Nel pomeriggio riunione dei ministri delle Finanze della zona euro, a cui parteciperanno la presidente della Bce Christine Lagarde e il consigliere Fabio Panetta.
Cresce l'attesa per la riunione di politica monetaria del 16 dicembre, in cui i banchieri centrali potrebbero però evitare impegni a lungo termine dato il periodo di forte incertezza, ha suggerito venerdì Lagarde, che resta dell'idea che il Pepp dovrà terminare e che i tassi di interesse non andranno aumentati il prossimo anno. Francoforte, diversamente dalla Fed, resta poi fedele alla narrativa dell'inflazione 'temporanea', che potrebbe avere raggiunto il picco - ha aggiunto Lagarde - iniziando presto una flessione che durerà fino al prossimo anno.
Nel meeting della prossima settimana la banca centrale Usa dovrebbe invece dare corpo ai recenti toni 'hawkish',visti anche gli ultimi dati sull'occupazione. Il governatore di Fed St. Louis, James Bullard, venerdì ha detto che mantiene per ora la previsione di due rialzi dei tassi di interesse nel 2022, anche se un'accelerazione nel ritmo del 'tapering' offrirebbe la possibilità di fare di più se l'inflazione non dovesse diminuire. Saranno comunque attentamente monitorati venerdì prossimo i dati sui prezzi al consumo Usa, gli ultimi prima del meeting del 14-15.

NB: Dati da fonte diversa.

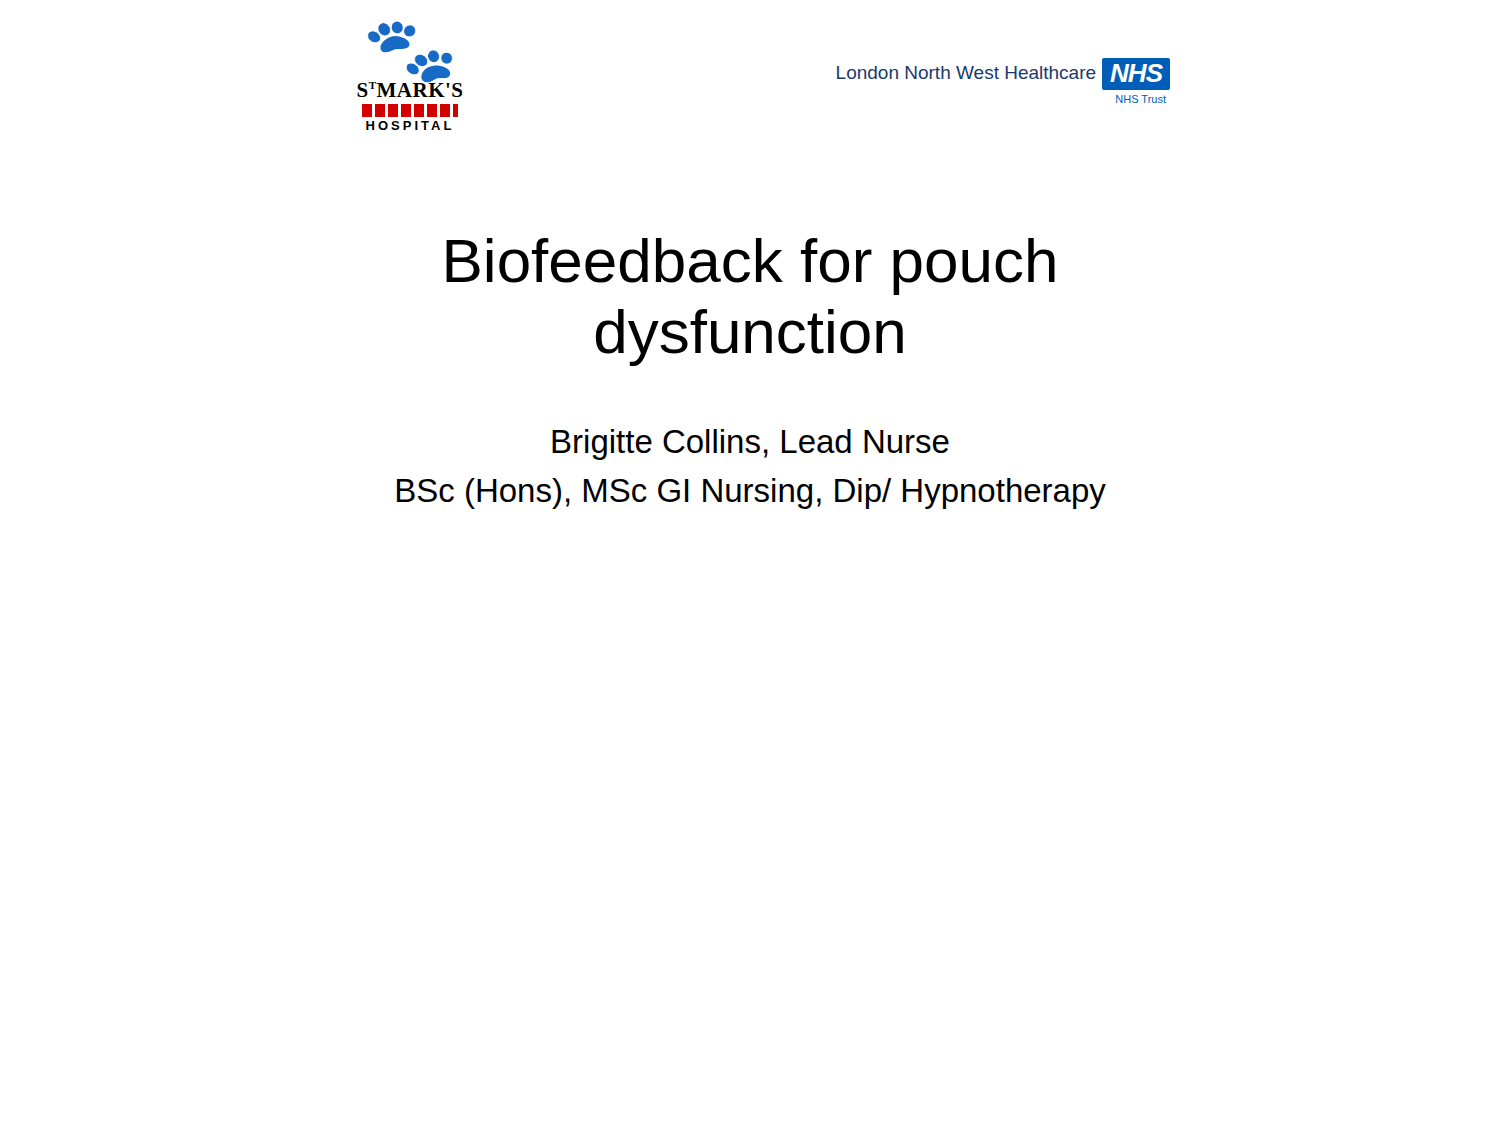🐾 STMARK'S HOSPITAL
London North West Healthcare NHS NHS Trust
Biofeedback for pouch dysfunction
Brigitte Collins, Lead Nurse
BSc (Hons), MSc GI Nursing, Dip/ Hypnotherapy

Gli ordini all'industria tedesca a ottobre scendono del 6,9% su mese dopo il +1,3% registrato il mese prima, rispetto ad attese che erano per una flessione dello 0,5%. Monitorato anche l'indice Sentix della zona euro a dicembre, atteso in marcato calo a 15,9 dal 18,3 del mese scorso mentre aumentano i timori legati alla pandemia. Istat diffonde il dato sulle vendite al dettaglio di ottobre.
In settimana sono in arrivo altre indicazioni importanti sullo stato dell'economia nella zona euro, come i numeri di Italia e Germania sulla produzione industriale che a ottobre dovrebbe aver segnato un miglioramento congiunturale, la lettura finale dell'inflazione tedesca a novembre e l'economic sentiment Zew di dicembre, e a livello di blocco la revisione del Pil nel terzo trimestre.
Il dollaro si allontana leggermente dai picchi toccati la scorsa settimana contro valute a più alto rendimento mentre sembrano allentarsi i timori sulla variante Omicron, ma le aspettative sui rialzi dei tassi Usa guidati dall'inflazione continuano a sostenere il biglietto verde rispetto all'euro.